**Passage fourni**.
+--

Le plus ironique, c'est qu'on ose se demander dans les circonstances, au Canada anglais, pourquoi le cinéma canadien n'intéresse pas davantage le public. Il me semble que c'est assez clair. La CBC regorge-t-elle à ce point d'émissions populaires en soirée qu'elle est incapable de trouver une case dans sa grille pour le seul événement où l'on risque de reconnaître une «vedette» canadienne vivant toujours au Canada? On se console au Québec en se disant que notre gala des Jutra attire, bon an, mal an, un million de téléspectateurs à Radio-Canada. C'est pas tout d'avoir conservé La Soirée du hockey...

Il est minuit, Mme Verner

Mercredi, en préparation d'une chronique sur le projet de loi C-10 du gouvernement conservateur - qui menace de retirer le droit à des crédits d'impôt à des productions qui sont «offensantes» ou «contraires à l'ordre public» selon le jugement discrétionnaire du ministre du Patrimoine - j'ai posé une question à deux porte-parole de la ministre Josée Verner.

Mme Verner prétend depuis le début de la semaine que le projet de loi C-10 ne vise d'aucune manière à limiter la liberté d'expression et ne toucherait que certaines des quelque 1000 productions télévisuelles et cinématographiques bénéficiant tous les ans de crédits d'impôt. Elle prétend aussi que le projet de loi vient combler une «faille» de la loi et remédier à une «absurdité juridique»: un film illégal, dit-elle, pourrait selon la loi actuelle être admissible à des crédits d'impôt.

+--

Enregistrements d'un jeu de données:
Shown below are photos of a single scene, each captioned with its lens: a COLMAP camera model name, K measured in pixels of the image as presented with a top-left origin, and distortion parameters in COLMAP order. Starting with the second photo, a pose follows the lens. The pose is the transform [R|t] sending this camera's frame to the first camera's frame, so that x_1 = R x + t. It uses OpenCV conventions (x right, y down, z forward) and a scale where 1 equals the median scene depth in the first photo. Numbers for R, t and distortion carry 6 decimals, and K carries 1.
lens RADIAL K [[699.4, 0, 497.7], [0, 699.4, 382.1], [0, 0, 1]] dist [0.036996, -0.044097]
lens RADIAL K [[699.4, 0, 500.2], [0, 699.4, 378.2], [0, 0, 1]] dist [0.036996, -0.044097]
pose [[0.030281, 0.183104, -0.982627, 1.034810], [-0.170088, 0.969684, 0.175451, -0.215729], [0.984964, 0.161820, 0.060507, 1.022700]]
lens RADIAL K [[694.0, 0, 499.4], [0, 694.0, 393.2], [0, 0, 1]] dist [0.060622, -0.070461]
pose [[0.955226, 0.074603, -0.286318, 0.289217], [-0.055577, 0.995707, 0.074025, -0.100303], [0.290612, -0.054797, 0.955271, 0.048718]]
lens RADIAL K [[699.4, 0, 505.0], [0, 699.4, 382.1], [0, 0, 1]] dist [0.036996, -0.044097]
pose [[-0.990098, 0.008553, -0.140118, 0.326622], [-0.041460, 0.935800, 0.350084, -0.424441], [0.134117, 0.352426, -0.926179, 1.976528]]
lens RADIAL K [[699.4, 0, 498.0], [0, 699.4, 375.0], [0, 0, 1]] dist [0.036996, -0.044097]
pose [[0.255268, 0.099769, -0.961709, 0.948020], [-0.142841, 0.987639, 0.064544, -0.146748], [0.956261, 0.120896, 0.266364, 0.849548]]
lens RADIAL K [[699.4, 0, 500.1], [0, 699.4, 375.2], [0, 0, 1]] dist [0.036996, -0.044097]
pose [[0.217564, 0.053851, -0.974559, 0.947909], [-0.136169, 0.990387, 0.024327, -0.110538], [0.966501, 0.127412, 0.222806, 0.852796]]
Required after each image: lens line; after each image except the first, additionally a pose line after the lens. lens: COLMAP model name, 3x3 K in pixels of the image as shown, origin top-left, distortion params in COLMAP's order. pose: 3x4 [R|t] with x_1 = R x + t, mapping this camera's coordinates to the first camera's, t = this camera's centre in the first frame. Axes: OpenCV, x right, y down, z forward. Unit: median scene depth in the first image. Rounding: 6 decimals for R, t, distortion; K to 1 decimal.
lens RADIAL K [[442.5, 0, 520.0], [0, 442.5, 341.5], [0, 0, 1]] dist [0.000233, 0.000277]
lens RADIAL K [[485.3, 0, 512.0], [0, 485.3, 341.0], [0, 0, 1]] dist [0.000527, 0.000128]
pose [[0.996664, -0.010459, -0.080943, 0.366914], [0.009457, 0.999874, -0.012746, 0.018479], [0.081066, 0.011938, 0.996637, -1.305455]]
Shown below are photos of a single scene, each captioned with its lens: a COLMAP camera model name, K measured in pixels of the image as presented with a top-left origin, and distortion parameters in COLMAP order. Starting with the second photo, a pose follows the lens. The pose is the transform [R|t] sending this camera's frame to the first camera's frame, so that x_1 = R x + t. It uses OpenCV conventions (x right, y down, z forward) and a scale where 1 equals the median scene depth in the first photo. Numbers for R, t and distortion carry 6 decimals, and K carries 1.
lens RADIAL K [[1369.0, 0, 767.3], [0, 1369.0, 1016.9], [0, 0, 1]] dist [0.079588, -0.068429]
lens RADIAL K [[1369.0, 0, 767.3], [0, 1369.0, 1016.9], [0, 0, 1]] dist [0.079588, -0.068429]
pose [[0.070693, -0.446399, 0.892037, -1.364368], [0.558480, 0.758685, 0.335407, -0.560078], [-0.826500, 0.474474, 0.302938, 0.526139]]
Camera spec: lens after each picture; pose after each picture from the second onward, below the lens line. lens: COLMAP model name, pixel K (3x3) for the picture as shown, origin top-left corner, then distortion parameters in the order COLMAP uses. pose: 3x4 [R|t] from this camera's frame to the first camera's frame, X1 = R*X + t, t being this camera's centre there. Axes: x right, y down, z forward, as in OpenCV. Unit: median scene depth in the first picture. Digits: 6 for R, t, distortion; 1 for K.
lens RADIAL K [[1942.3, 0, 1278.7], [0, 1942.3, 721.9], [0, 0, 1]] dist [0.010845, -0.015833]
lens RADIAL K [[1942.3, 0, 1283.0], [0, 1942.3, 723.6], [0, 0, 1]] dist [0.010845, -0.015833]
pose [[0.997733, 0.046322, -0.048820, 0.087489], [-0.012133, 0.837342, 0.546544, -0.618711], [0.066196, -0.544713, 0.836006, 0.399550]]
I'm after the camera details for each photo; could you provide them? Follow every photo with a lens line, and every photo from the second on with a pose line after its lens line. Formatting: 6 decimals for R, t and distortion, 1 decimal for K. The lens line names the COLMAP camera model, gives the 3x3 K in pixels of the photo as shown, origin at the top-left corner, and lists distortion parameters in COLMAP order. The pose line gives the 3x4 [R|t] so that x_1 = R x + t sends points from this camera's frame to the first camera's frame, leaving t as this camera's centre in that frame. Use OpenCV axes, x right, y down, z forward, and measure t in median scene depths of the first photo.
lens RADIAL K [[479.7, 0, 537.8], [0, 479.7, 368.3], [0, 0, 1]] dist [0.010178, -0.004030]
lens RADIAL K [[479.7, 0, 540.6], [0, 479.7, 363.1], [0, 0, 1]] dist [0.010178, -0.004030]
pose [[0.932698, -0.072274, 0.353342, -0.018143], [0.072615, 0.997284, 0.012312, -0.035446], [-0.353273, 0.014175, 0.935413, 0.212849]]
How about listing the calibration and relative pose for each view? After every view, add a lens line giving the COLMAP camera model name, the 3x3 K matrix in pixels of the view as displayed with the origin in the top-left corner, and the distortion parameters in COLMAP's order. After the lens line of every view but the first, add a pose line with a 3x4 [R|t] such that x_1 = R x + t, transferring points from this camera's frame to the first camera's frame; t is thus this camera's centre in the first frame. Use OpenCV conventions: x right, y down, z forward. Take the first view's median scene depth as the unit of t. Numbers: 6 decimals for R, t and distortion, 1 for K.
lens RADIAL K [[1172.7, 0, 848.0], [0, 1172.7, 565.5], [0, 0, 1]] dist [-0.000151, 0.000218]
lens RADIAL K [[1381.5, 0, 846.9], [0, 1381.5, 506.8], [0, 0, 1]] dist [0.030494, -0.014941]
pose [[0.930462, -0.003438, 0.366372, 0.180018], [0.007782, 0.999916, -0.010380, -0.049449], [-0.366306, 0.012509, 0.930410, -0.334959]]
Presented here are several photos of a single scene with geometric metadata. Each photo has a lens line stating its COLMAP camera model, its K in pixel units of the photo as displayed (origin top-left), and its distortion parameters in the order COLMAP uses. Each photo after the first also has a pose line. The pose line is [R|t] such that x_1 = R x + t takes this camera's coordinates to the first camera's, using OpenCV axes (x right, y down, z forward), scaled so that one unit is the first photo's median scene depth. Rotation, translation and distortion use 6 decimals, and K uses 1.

+--

**Tâches à réaliser**.
- 1) Résumez le passage en deux phrases.
- 2) Extrayez mot pour mot la partie du passage qui va de «Mercredi, en préparation» à «ministre Josée Verner.».

**Corrigé de l'exercice**.
- 1) Selon le passage, il est clair que le cinéma canadien intéresse peu le public au Canada anglais, puisque la CBC ne trouve pas de case dans sa grille pour le seul événement où l'on risque de reconnaître une «vedette» canadienne, alors qu'au Québec le gala des Jutra attire, bon an, mal an, un million de téléspectateurs à Radio-Canada. Le passage aborde aussi le projet de loi C-10, qui menace de retirer des crédits d'impôt aux productions jugées «offensantes» ou «contraires à l'ordre public», et que la ministre Josée Verner présente comme ne limitant pas la liberté d'expression et comblant une «faille» de la loi.

- 2)
Mercredi, en préparation d'une chronique sur le projet de loi C-10 du gouvernement conservateur - qui menace de retirer le droit à des crédits d'impôt à des productions qui sont «offensantes» ou «contraires à l'ordre public» selon le jugement discrétionnaire du ministre du Patrimoine - j'ai posé une question à deux porte-parole de la ministre Josée Verner.